Anat Alon-Beck is Assistant Professor at Case Western Reserve University School of Law. This post is based on her recent paper, and is part of the Delaware law series; links to other posts in the series are available here.
Unicorn valuations are notoriously inaccurate and well-documented in the finance literature. Silicon Valley’s dirty little secret is that a company can achieve a unicorn valuation by providing extensive downside protections to late-stage investors. Employees of these large, privately held companies do not have access to fair market valuation or financial statements and, in many cases, are denied access to such reports, even when requested.
Unicorn employees are granted equity as a substantial part of their compensation, however due to the inferior position of employees in comparison to the start-up founders and other investors, information shedding light on the value of their equity grants is often withheld.
Start-up founders, investors, and their lawyers sometimes systematically abuse equity award information asymmetry to their benefit.

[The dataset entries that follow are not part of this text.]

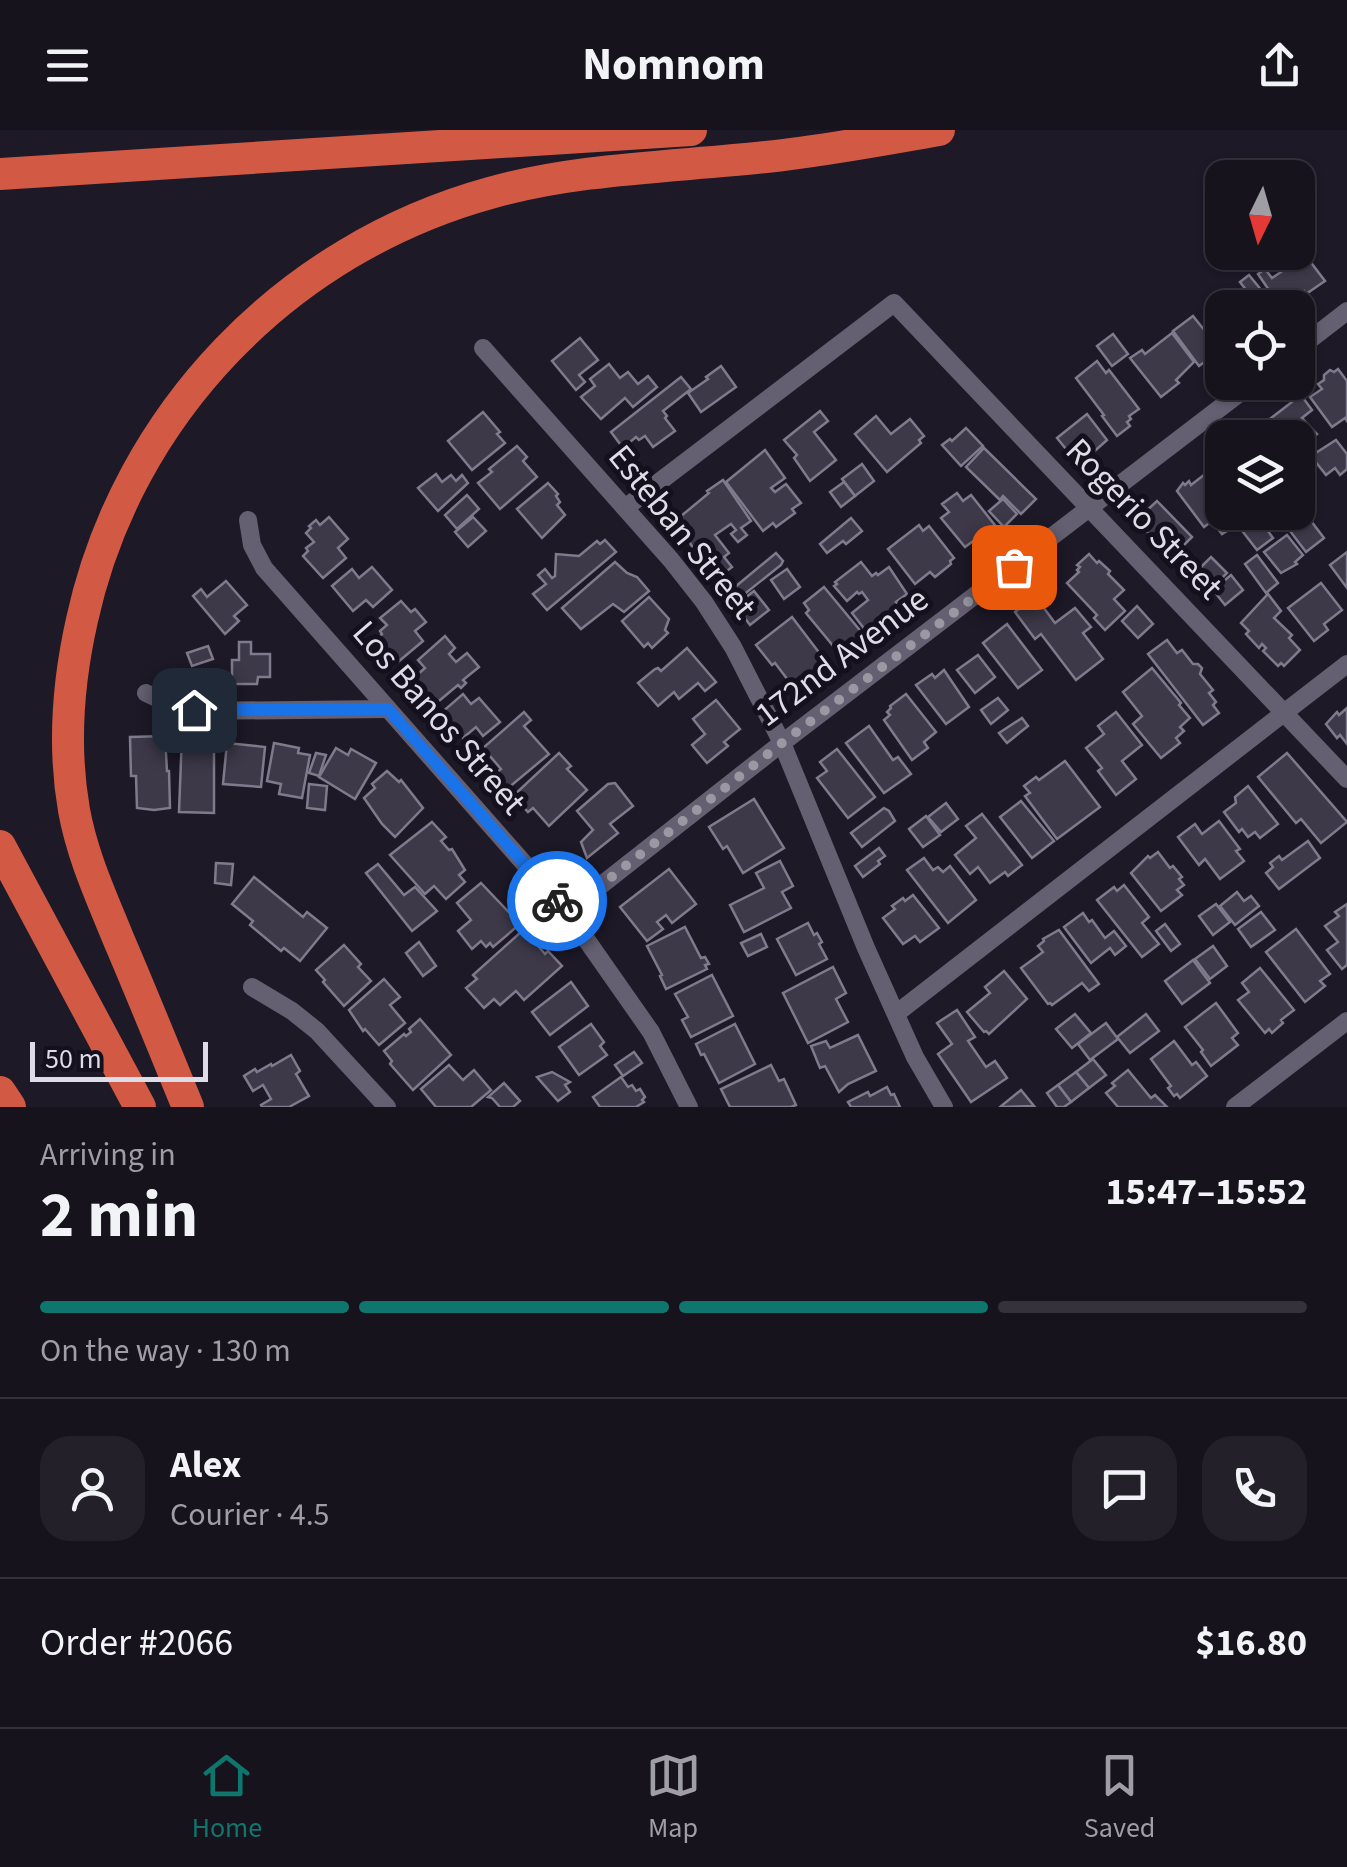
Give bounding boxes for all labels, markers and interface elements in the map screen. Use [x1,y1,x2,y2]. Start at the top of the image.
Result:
text: Nomnom [582,33,765,97]
icon: menu [40,38,95,93]
icon: share [1252,38,1307,93]
north arrow [1205,160,1315,270]
map controls [1205,160,1315,530]
button: locate [1205,290,1315,400]
button: layers [1205,420,1315,530]
street label: Rogerio Street [1054,427,1234,611]
street label: Esteban Street [596,434,768,630]
pin [972,525,1057,610]
icon: bag [987,540,1042,595]
street label: 172nd Avenue [745,575,939,739]
street label: Los Banos Street [340,610,538,826]
pin [152,668,237,753]
icon: home [167,683,222,738]
courier [507,851,607,951]
icon: bike [530,874,585,929]
scale bar [30,1037,208,1081]
text: 50 m [45,1039,102,1079]
text: Arriving in [40,1132,176,1178]
text: 15:47–15:52 [1105,1165,1307,1219]
text: 2 min [40,1169,198,1262]
text: On the way · 130 m [40,1328,291,1374]
button: person [40,1436,145,1541]
button: chat [1072,1436,1177,1541]
button: phone [1202,1436,1307,1541]
text: Alex [170,1438,241,1492]
text: Courier · 4.5 [170,1492,330,1538]
text: Order #2066 [40,1616,233,1670]
text: $16.80 [1195,1616,1307,1670]
tab: Home [192,1748,262,1848]
tab: Map [646,1748,701,1848]
tab: Saved [1084,1748,1155,1848]

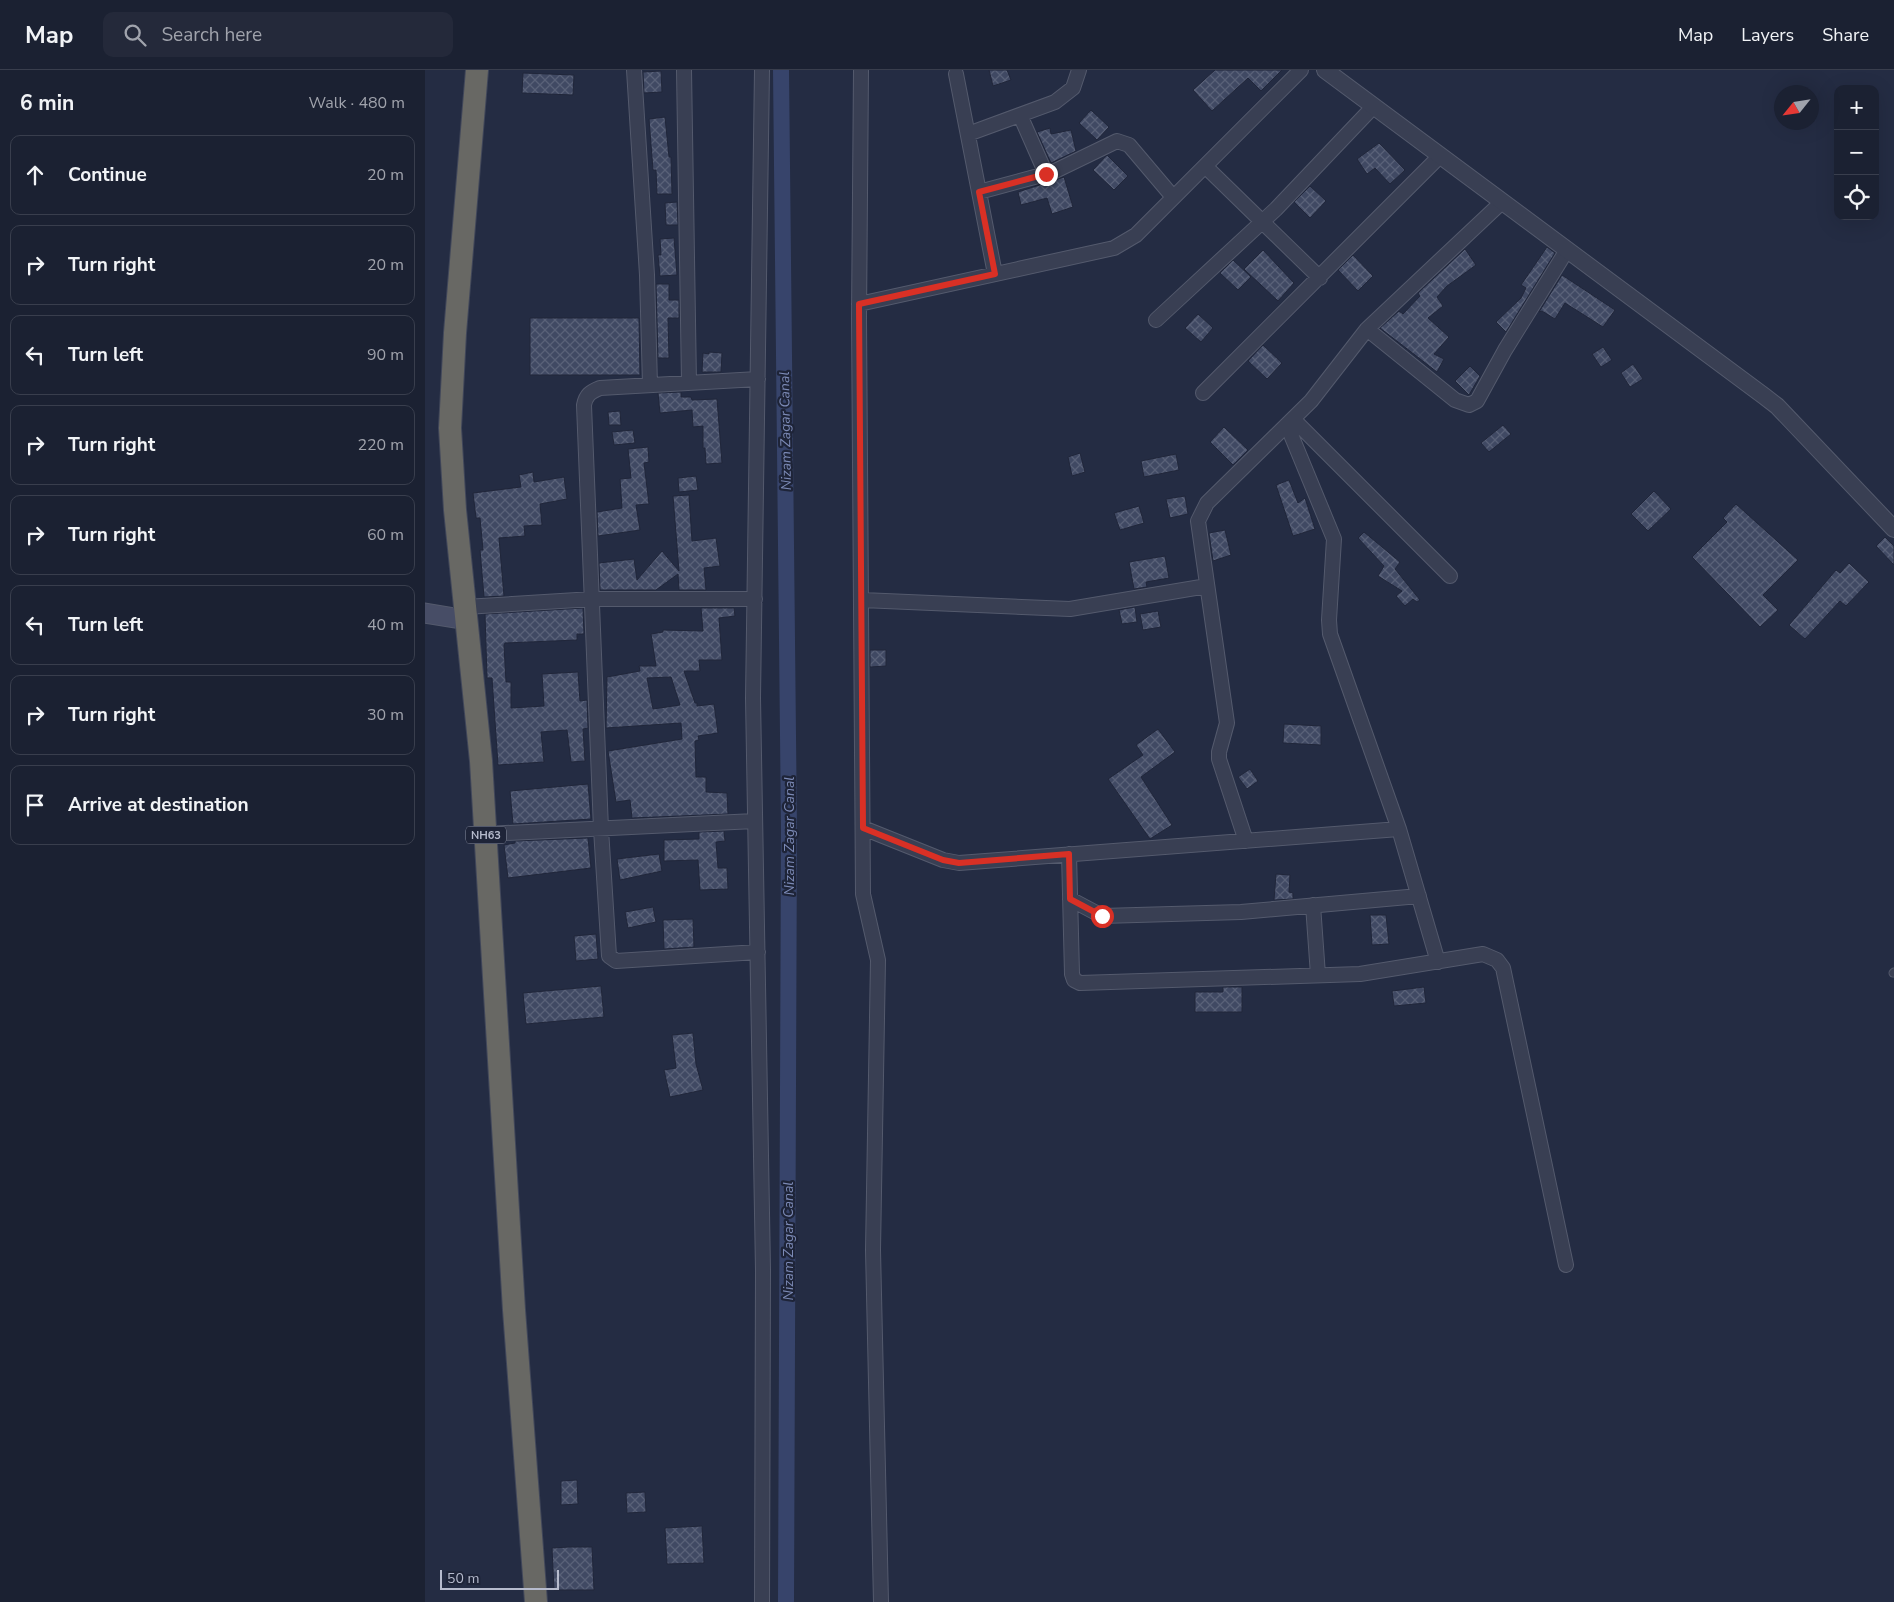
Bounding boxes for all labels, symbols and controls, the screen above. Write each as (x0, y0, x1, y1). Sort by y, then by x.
search box (103, 12, 453, 57)
text: Map (25, 19, 73, 51)
icon: search (121, 21, 149, 49)
text: Search here (161, 22, 262, 48)
text: Map (1678, 23, 1713, 47)
text: Layers (1741, 23, 1794, 47)
text: Share (1822, 23, 1869, 47)
north arrow (1774, 85, 1819, 130)
map controls (1834, 85, 1879, 220)
button: + (1834, 85, 1879, 130)
text: 6 min (20, 89, 74, 117)
text: Walk · 480 m (309, 92, 405, 114)
button: − (1834, 130, 1879, 175)
icon: ahead (21, 161, 49, 189)
text: Continue (68, 162, 147, 188)
route end (1035, 163, 1058, 186)
text: 20 m (367, 164, 404, 186)
button: locate (1834, 175, 1879, 220)
icon: right (21, 251, 49, 279)
text: Turn right (68, 252, 155, 278)
text: 20 m (367, 254, 404, 276)
icon: left (21, 341, 49, 369)
text: Turn left (68, 342, 143, 368)
text: 90 m (367, 344, 404, 366)
water label: Nizam Zagar Canal (775, 371, 796, 491)
icon: right (21, 431, 49, 459)
text: Turn right (68, 432, 155, 458)
text: 220 m (357, 434, 404, 456)
icon: right (21, 521, 49, 549)
text: Turn right (68, 522, 155, 548)
text: 60 m (367, 524, 404, 546)
icon: left (21, 611, 49, 639)
text: Turn left (68, 612, 143, 638)
text: 40 m (367, 614, 404, 636)
icon: right (21, 701, 49, 729)
text: Turn right (68, 702, 155, 728)
text: 30 m (367, 704, 404, 726)
water label: Nizam Zagar Canal (780, 777, 799, 895)
icon: arrive (21, 791, 49, 819)
text: Arrive at destination (68, 792, 249, 818)
road number: NH63 (466, 826, 506, 844)
route start (1091, 905, 1114, 928)
water label: Nizam Zagar Canal (779, 1182, 798, 1300)
scale bar (440, 1567, 559, 1590)
text: 50 m (447, 1569, 479, 1588)

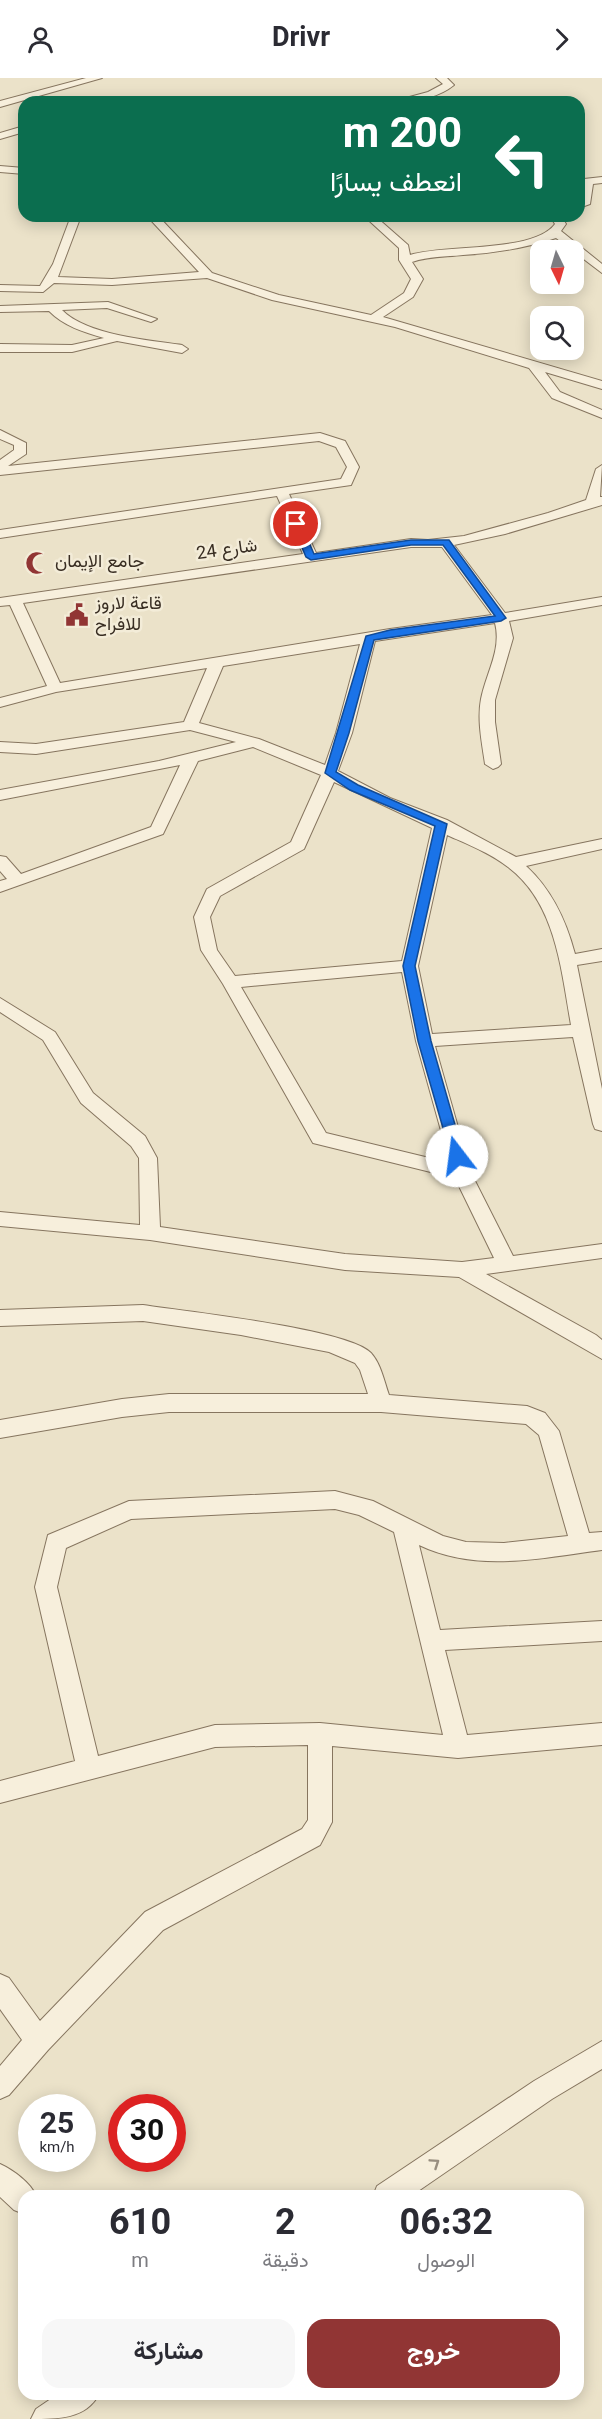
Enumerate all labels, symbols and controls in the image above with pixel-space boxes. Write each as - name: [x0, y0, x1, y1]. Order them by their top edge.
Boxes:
- text: Drivr: [272, 18, 330, 61]
- icon: person: [24, 23, 57, 56]
- icon: forward: [545, 23, 578, 56]
- text: 200 m: [343, 104, 462, 170]
- icon: left: [483, 120, 561, 198]
- text: انعطف يسارًا: [330, 163, 462, 206]
- north arrow: [530, 240, 584, 294]
- map controls: [530, 240, 584, 360]
- button: search: [530, 306, 584, 360]
- pin: [270, 498, 321, 549]
- icon: arrive: [279, 507, 312, 540]
- street label: شارع 24: [195, 533, 259, 569]
- place label: جامع الإيمان: [55, 549, 144, 577]
- mosque icon: جامع الإيمان: [24, 550, 50, 576]
- place label: قاعة لاروز للافراح: [94, 591, 162, 640]
- public building icon: قاعة لاروز للافراح: [64, 602, 90, 628]
- position arrow: [425, 1124, 489, 1188]
- speed limit sign: 30: [108, 2094, 186, 2172]
- text: 25: [40, 2102, 74, 2149]
- text: km/h: [39, 2137, 75, 2160]
- one-way arrow: [429, 2159, 440, 2170]
- text: 610: [109, 2197, 171, 2253]
- text: 2: [275, 2197, 296, 2253]
- text: 06:32: [400, 2197, 493, 2253]
- text: m: [131, 2246, 149, 2278]
- text: دقيقة: [262, 2246, 308, 2278]
- text: الوصول: [417, 2246, 475, 2278]
- button: مشاركة: [42, 2319, 295, 2388]
- button: خروج: [307, 2319, 560, 2388]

My paper, Bargaining Inequality: Employee Golden Handcuffs and Asymmetric Information, forthcoming in Maryland Law Review sheds light on the latest practice that compels employees, who are not yet stockholders, to waive their stockholder inspection rights under Delaware General Corporation Law (“DGCL”) Section 220 as a condition to receiving stock options from the company.
Perhaps the clearest indication of this new practice is the recent amendment to the National Venture Capital Association legal forms, which is intended to standardize a contractual “waiver of statutory inspection rights.” This waiver is designed to contract around stockholder inspection rights and prevent employees from accessing information about the value of their stock.